TASK DESCRIPTION:
Please copy the section of the page on the August Burns Red song Identity that starts at the words "August Burns Red singles" and stops after the words "the band performing.", keeping every word as it appears.
--- BEGIN PAGE ---
Single by August Burns Red

from the album Found in Far Away Places
- Released: May 26, 2015
- Genre: Metalcore
- Length: 4:20
- Label: Fearless
- Songwriters: JB Brubaker; Brent Rambler; Matt Greiner; Jake Luhrs; Dustin Davidson;
- Producers: Carson Slovak; Grant McFarland;

August Burns Red singles chronology
| "The Wake" (2015) | "Identity" (2015) | "What Child Is This? (Greensleeves)" (2016) |

= Identity (August Burns Red song) =

"Identity" is a song by American metalcore band August Burns Red. Released on May 26, 2015, it is the second single from their seventh studio album Found in Far Away Places. The song was nominated for Best Metal Performance for the 2016 Grammy Awards, losing to Cirice by Ghost. The lyrics were based on the coming out of a friend.

== Music video ==
The songs music video is a mixed media piece using custom designed illustrations along with live action footage of the band performing.
--- END PAGE ---
--- BEGIN RECORDED DATA ---
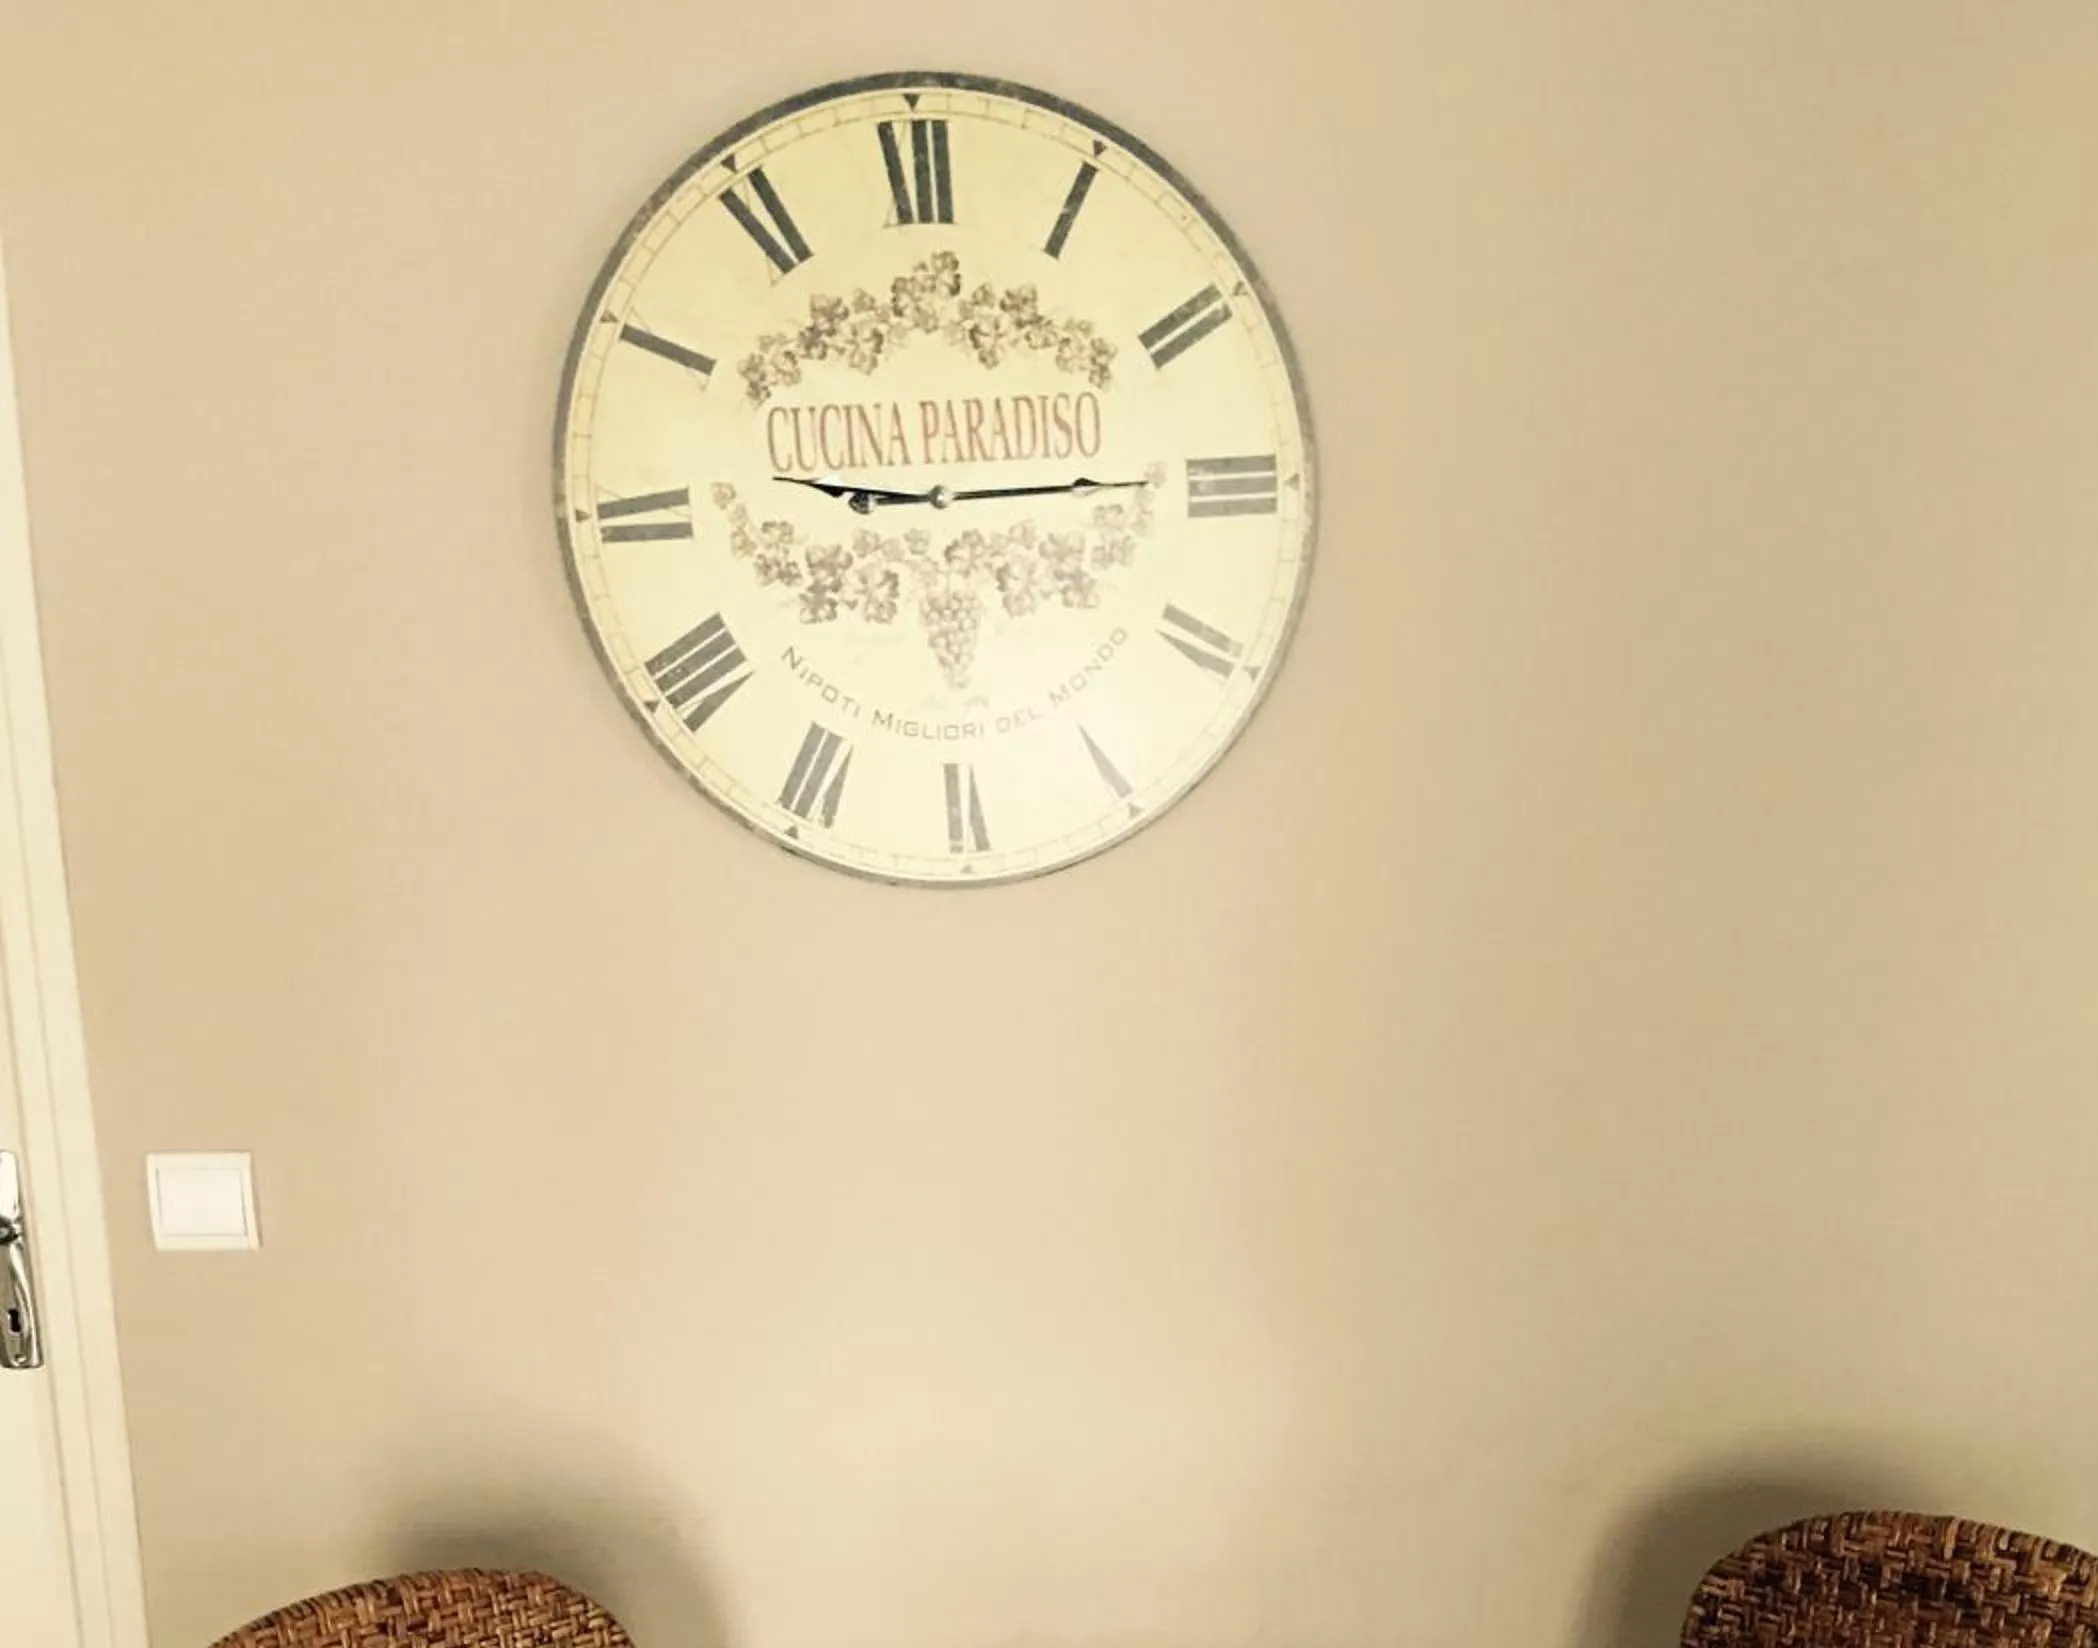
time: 9:14
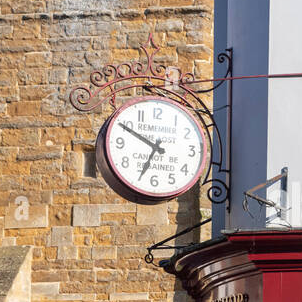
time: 6:49
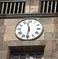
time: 11:31
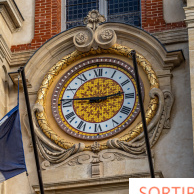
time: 9:13
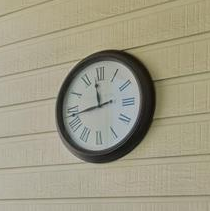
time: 11:42
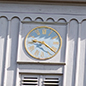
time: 9:21
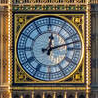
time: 12:12
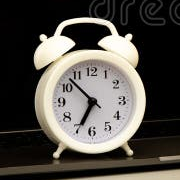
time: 6:52
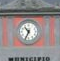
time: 10:34
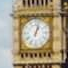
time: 1:02
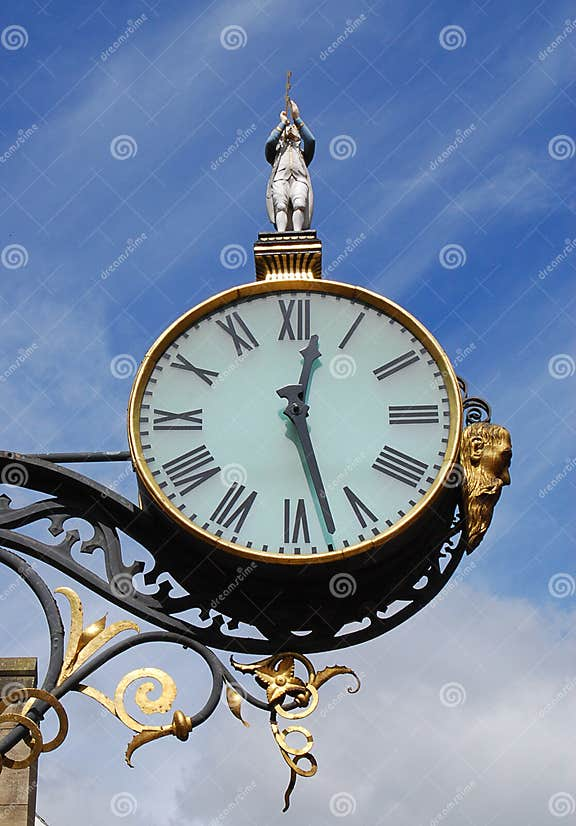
--- END RECORDED DATA ---
OUTPUT OF THE EXERCISE:
August Burns Red singles chronology
| "The Wake" (2015) | "Identity" (2015) | "What Child Is This? (Greensleeves)" (2016) |

= Identity (August Burns Red song) =

"Identity" is a song by American metalcore band August Burns Red. Released on May 26, 2015, it is the second single from their seventh studio album Found in Far Away Places. The song was nominated for Best Metal Performance for the 2016 Grammy Awards, losing to Cirice by Ghost. The lyrics were based on the coming out of a friend.

== Music video ==
The songs music video is a mixed media piece using custom designed illustrations along with live action footage of the band performing.